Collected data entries
○ ○ ○

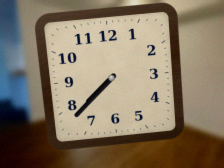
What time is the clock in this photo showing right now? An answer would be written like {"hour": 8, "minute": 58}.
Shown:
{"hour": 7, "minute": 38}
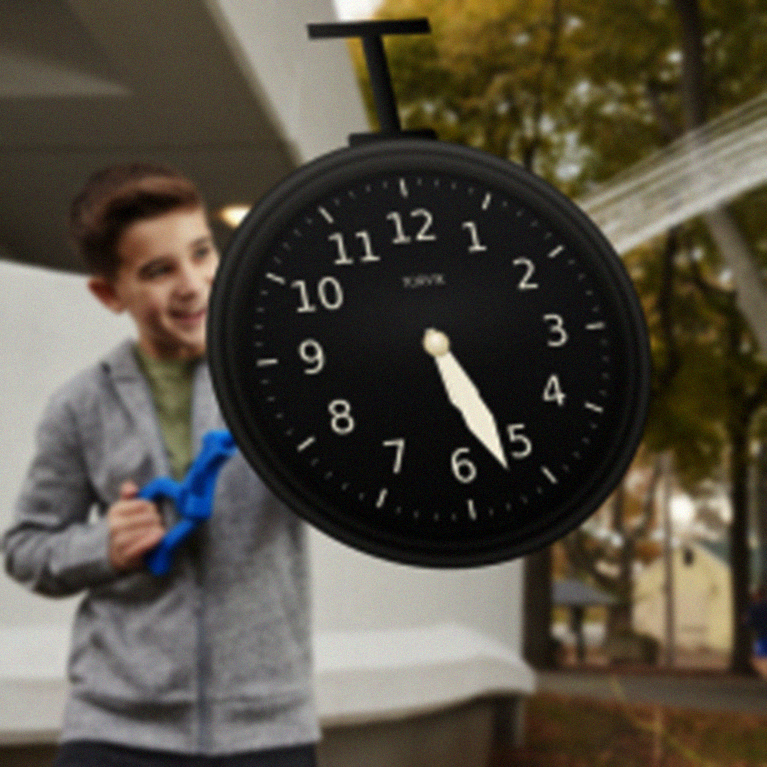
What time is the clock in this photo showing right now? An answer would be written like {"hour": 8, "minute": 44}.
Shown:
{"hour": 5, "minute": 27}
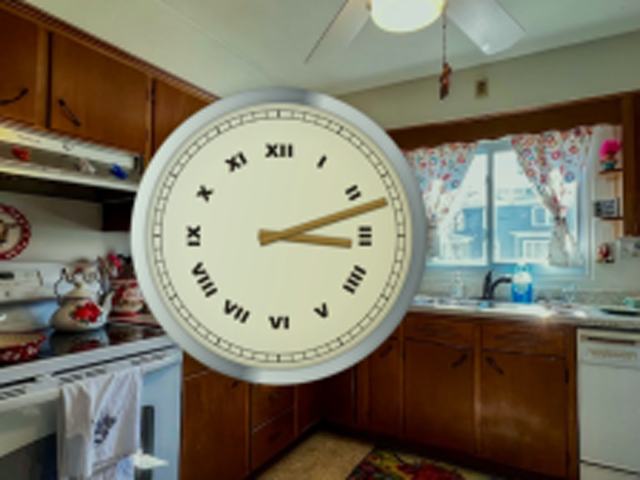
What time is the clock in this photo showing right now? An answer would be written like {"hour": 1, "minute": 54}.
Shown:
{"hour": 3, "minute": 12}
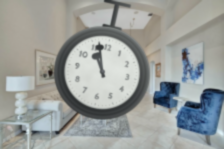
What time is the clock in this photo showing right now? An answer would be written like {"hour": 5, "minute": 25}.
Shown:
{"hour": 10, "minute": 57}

○ ○ ○

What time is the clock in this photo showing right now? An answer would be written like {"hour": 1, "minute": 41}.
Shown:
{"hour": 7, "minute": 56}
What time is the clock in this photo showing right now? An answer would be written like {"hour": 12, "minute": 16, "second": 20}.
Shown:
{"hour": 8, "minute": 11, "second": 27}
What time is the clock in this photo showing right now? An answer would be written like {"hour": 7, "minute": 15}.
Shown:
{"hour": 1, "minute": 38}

○ ○ ○

__Required work__: Return every line of the entries that contains the word "second".

__Task solution__:
What time is the clock in this photo showing right now? An answer would be written like {"hour": 12, "minute": 16, "second": 20}.
{"hour": 8, "minute": 11, "second": 27}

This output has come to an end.